Signed-off-by: Max de Bayser <mbayser@br.ibm.com>
2024-09-26 21:01:42 -03:00
parent 1b49148e47
commit 344cd2b6f4
10 changed files with 576 additions and 27 deletions
--- a/docs/source/serving/openai_compatible_server.md
+++ b/docs/source/serving/openai_compatible_server.md
@@ -157,10 +157,10 @@ vLLM will use guided decoding to ensure the response matches the tool parameter
 To enable this feature, you should set the following flags:
 * `--enable-auto-tool-choice` -- **mandatory** Auto tool choice. tells vLLM that you want to enable the model to generate its own tool calls when it 
 deems appropriate.
-* `--tool-call-parser` -- select the tool parser to use - currently either `hermes` or `mistral`. Additional tool parsers 
+* `--tool-call-parser` -- select the tool parser to use - currently either `hermes`, `mistral` or `llama3_json`. Additional tool parsers 
 will continue to be added in the future.
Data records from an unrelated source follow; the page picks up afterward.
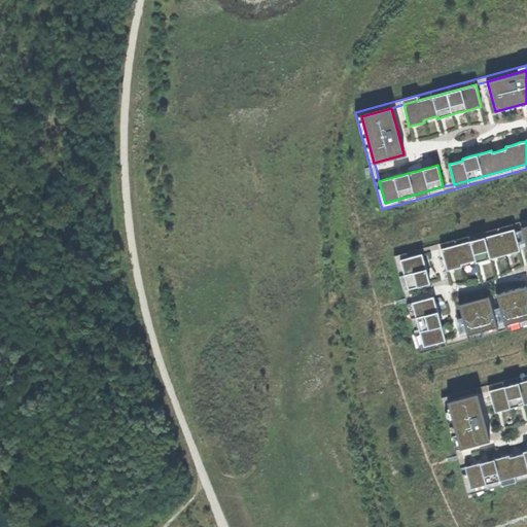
[(526,219),(393,256),(406,300),(420,353),(526,323),(526,318),(504,324),(497,326),(466,335),(446,341),(424,347),(412,303),(411,299),(408,289),(400,259),(422,254),(441,249),(514,229),(521,227),(526,224),(526,219)]
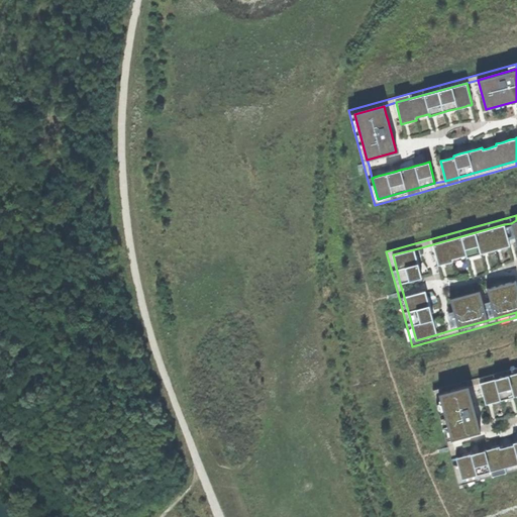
[(432,244),(438,265),(440,265),(443,264),(445,264),(452,262),(452,260),(461,256),(464,255),(467,255),(467,257),(469,256),(472,256),(483,253),(486,252),(488,251),(495,249),(498,249),(500,248),(510,245),(504,224),(432,244)]
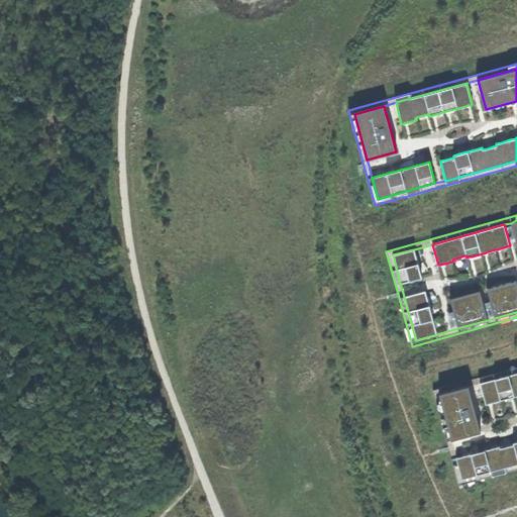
[(393,254),(400,284),(422,278),(420,272),(416,255),(414,249),(393,254)]
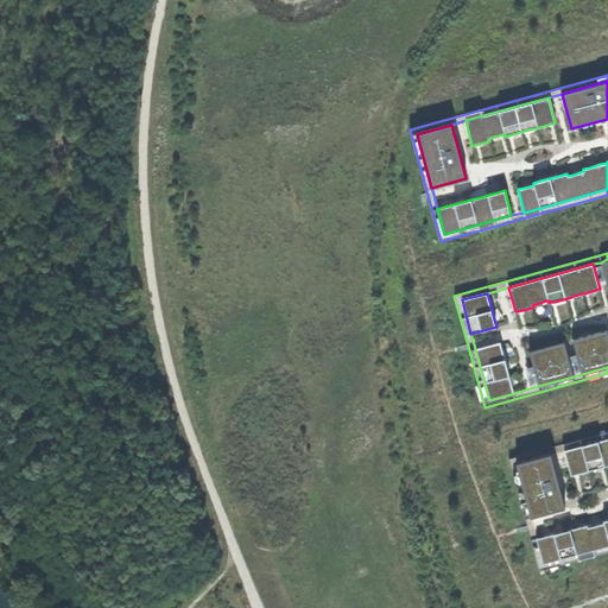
[(577,358),(582,374),(607,367),(607,334),(607,330),(572,340),(577,358)]
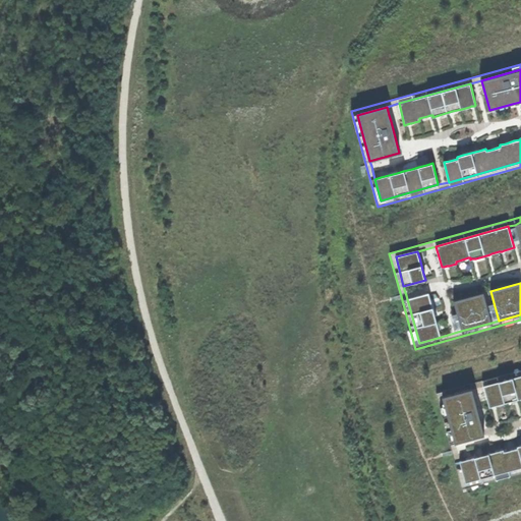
[(407,299),(419,343),(441,337),(439,331),(437,323),(435,316),(430,300),(428,293),(407,299)]
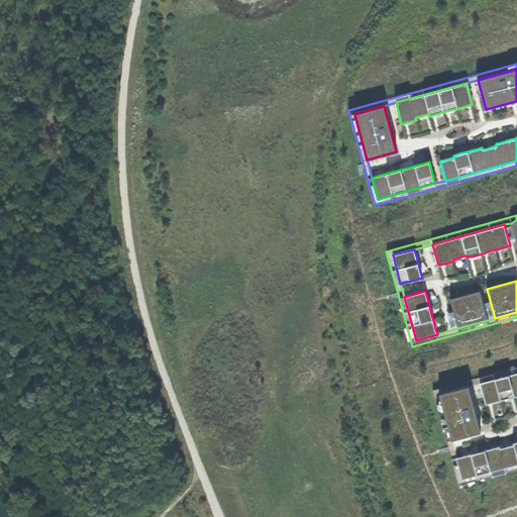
[(454,315),(457,328),(488,320),(480,291),(449,299),(454,315)]
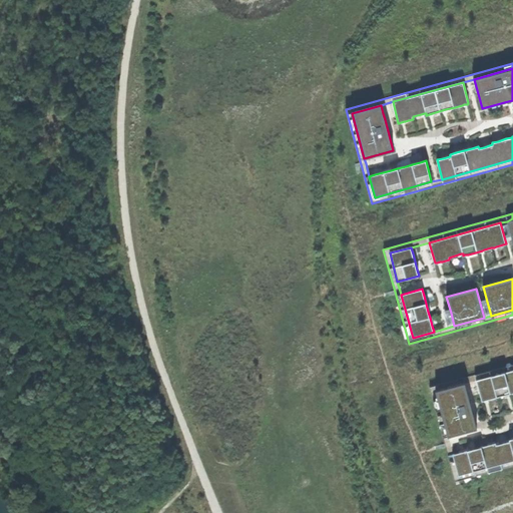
[(512,364),(429,388),(445,446),(455,482),(512,465),(512,460),(458,476),(453,454),(450,444),(448,436),(435,391),(464,383),(476,380),(512,369),(512,364)]
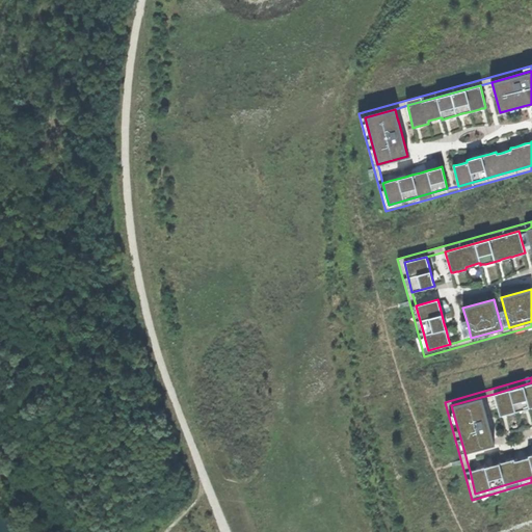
[(497,405),(500,416),(506,414),(514,411),(524,409),(527,408),(531,407),(531,406),(531,382),(494,394),(497,405)]
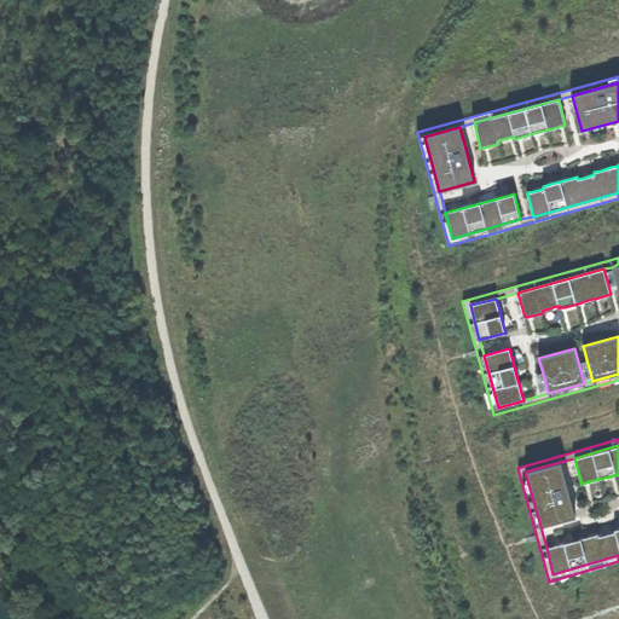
[(560,462),(525,472),(541,526),(576,516),(565,479),(563,474),(560,462)]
 * `--chat-template` -- **optional** for auto tool choice. the path to the chat template which handles `tool`-role messages and `assistant`-role messages 
-that contain previously generated tool calls. Hermes and Mistral models have tool-compatible chat templates in their 
+that contain previously generated tool calls. Hermes, Mistral and Llama models have tool-compatible chat templates in their 
 `tokenizer_config.json` files, but you can specify a custom template. This argument can be set to `tool_use` if your model has a tool use-specific chat 
 template configured in the `tokenizer_config.json`. In this case, it will be used per the `transformers` specification. More on this [here](https://huggingface.co/docs/transformers/en/chat_templating#why-do-some-models-have-multiple-templates)
 from HuggingFace; and you can find an example of this in a `tokenizer_config.json` [here](https://huggingface.co/NousResearch/Hermes-2-Pro-Llama-3-8B/blob/main/tokenizer_config.json)
@@ -197,3 +197,25 @@ when tools are provided, that results in much better reliability when working wi


 Recommended flags: `--tool-call-parser mistral --chat-template examples/tool_chat_template_mistral_parallel.jinja`
+
+#### Llama Models
+Supported models:
+* `meta-llama/Meta-Llama-3.1-8B-Instruct`
+* `meta-llama/Meta-Llama-3.1-70B-Instruct`
+* `meta-llama/Meta-Llama-3.1-405B-Instruct`
+* `meta-llama/Meta-Llama-3.1-405B-Instruct-FP8`
+
+The tool calling that is supported is the [JSON based tool calling](https://llama.meta.com/docs/model-cards-and-prompt-formats/llama3_1/#json-based-tool-calling).
+Other tool calling formats like the built in python tool calling or custom tool calling are not supported.
+
+Known issues:
+1. Parallel tool calls are not supported. 
+2. The model can generate parameters with a wrong format, such as generating
+   an array serialized as string instead of an array.
+
+The `tool_chat_template_llama3_json.jinja` file contains the "official" Llama chat template, but tweaked so that
+it works better with vLLM.
+
+Recommended flags: `--tool-call-parser llama3_json --chat-template examples/tool_chat_template_llama3_json.jinja`
+
+